Tracy brings attention to the often-overlooked impact of nuclear incidents on surrounding communities, particularly indigenous populations. She highlights historical patterns where areas designated for nuclear testing or development were falsely portrayed as uninhabited, disregarding the presence of indigenous peoples and the subsequent devastating effects on their communities.
Tracy B. Wilson [17:22]: "Describing areas where nuclear testing or other nuclear work was going to happen as empty or uninhabited. And that has been false. And really there were indigenous people living there."
The episode references Tracy's extensive research, including her consultation of the book "Idaho Falls, the Untold Story of America's First Nuclear Accident." This resource provides a more personal and human account of the SL1 incident, contrasting with the often clinical and detached military reports.
Tracy B. Wilson [20:03]: "The book was one of the last things that I read in the research of doing all this, having already read and made tons of notes that was based off of government reports."
Holly and Tracy address the ethical responsibility of discussing historical accidents without further harming those affected. Tracy explains her deliberate choice to omit the names of the wives of the men involved in the SL1 incident to prevent retraumatization and respect the privacy of the families.
Tracy B. Wilson [21:21]: "It was an intentional decision on my part not to include the names of any of the wives... I don't wanna add to the spectacle of people hounding them for many years."
The episode concludes with reflections on the lessons learned from the SL1 incident, emphasizing the importance of rigorous safety protocols and the dangers of complacency in technological advancements.

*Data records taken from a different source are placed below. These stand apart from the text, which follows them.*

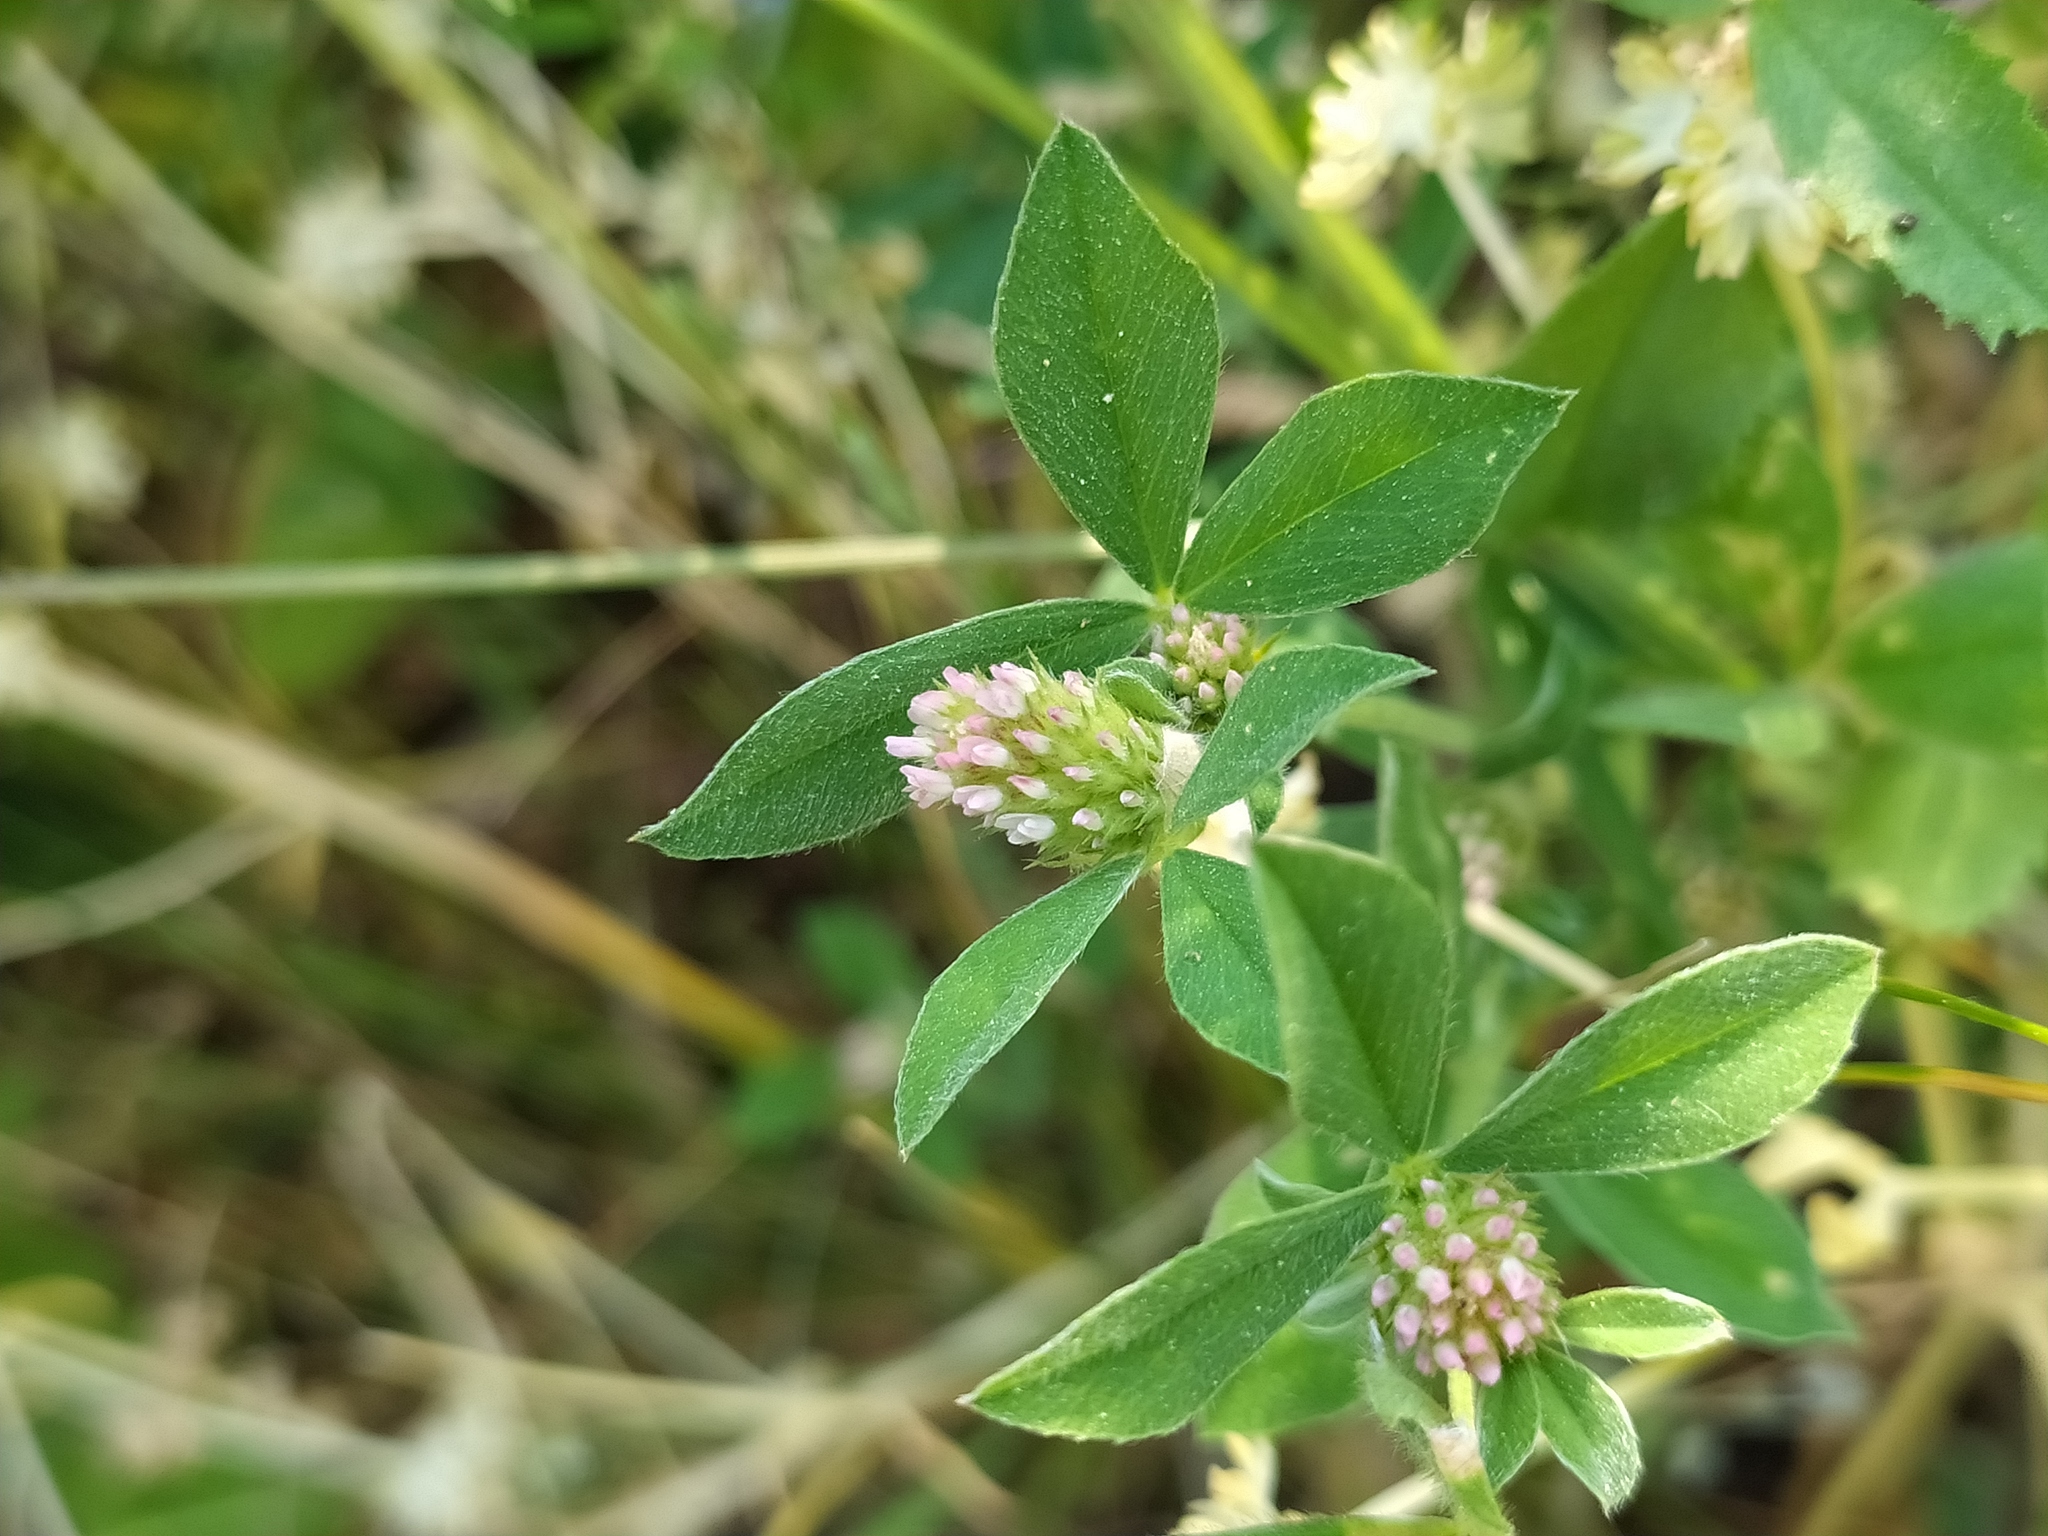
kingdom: Plantae
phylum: Tracheophyta
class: Magnoliopsida
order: Fabales
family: Fabaceae
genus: Trifolium
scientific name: Trifolium striatum
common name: Knotted clover
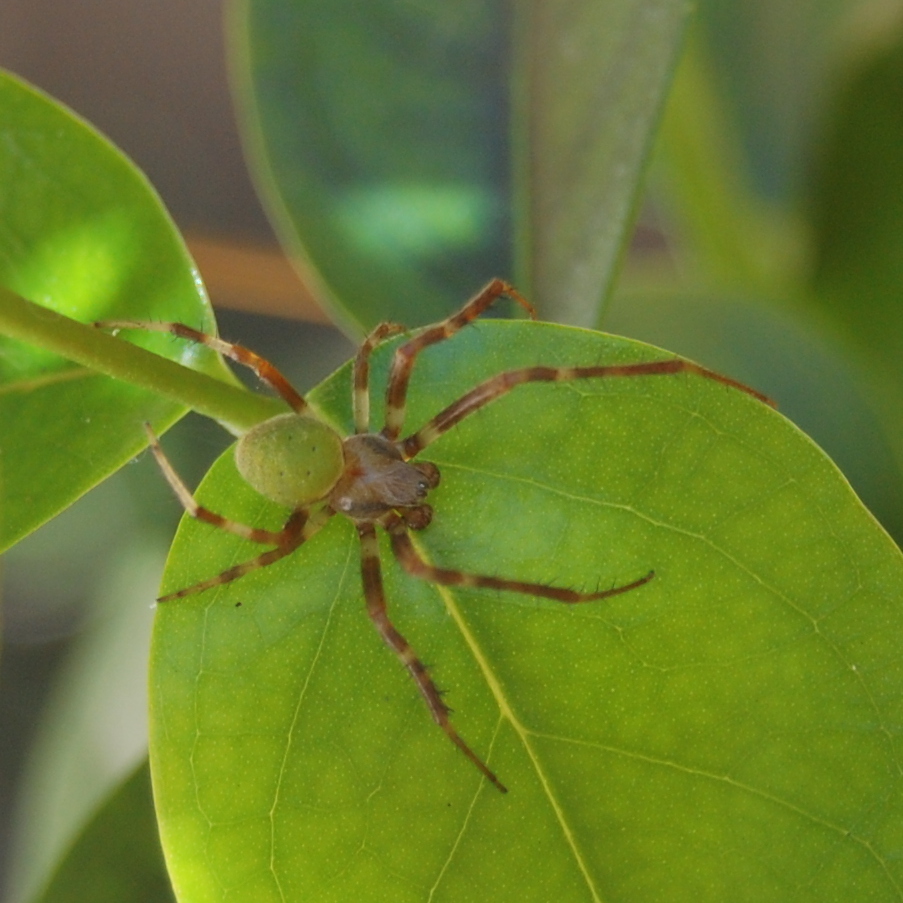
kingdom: Animalia
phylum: Arthropoda
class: Arachnida
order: Araneae
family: Araneidae
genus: Araneus
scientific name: Araneus lathyrinus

Holly and Tracy advocate for the integration of these lessons into modern safety training to prevent future disasters.
Tracy B. Wilson [17:18]: "Premature use can end in premature failure. So Adrian, I hope you were happy with the episode that we did."

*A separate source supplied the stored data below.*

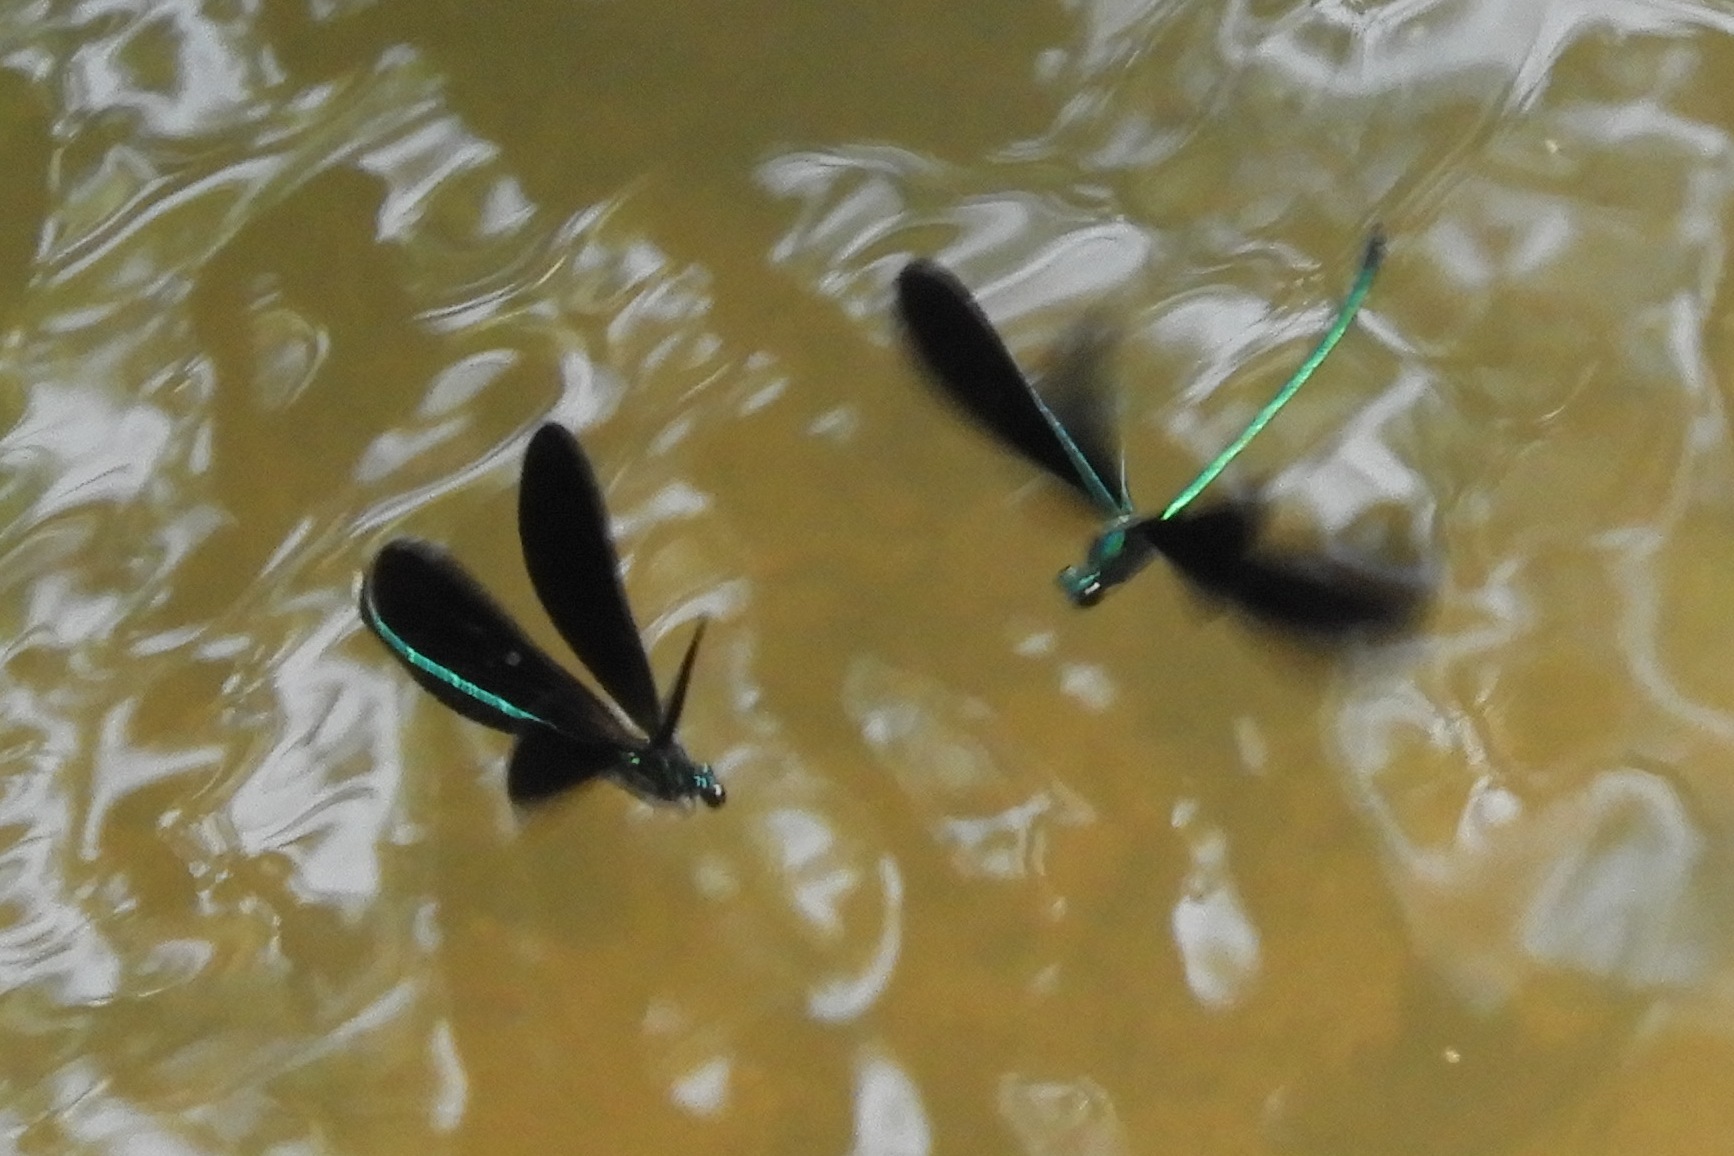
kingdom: Animalia
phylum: Arthropoda
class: Insecta
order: Odonata
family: Calopterygidae
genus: Calopteryx
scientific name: Calopteryx maculata
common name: Ebony jewelwing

Holly and Tracy conclude the episode by urging listeners to appreciate the complexities and human elements of historical incidents like the SL1 nuclear reactor accident. They emphasize the importance of learning from the past to foster safer and more ethical practices in the future.
Savannah Guthrie [21:07]: "If something horrible happens in someone's life... please don't hound them and bug them about it for years afterwards, because that's disgusting."
This episode of Stuff You Missed in History Class offers a thorough and thoughtful examination of the SL1 nuclear reactor incident, shedding light on lesser-known aspects of nuclear history and the enduring impact of such disasters on individuals and communities. Through meticulous research and respectful discussion, Holly and Tracy provide listeners with valuable insights into the complexities of technological advancement and the imperative of prioritizing safety and ethics.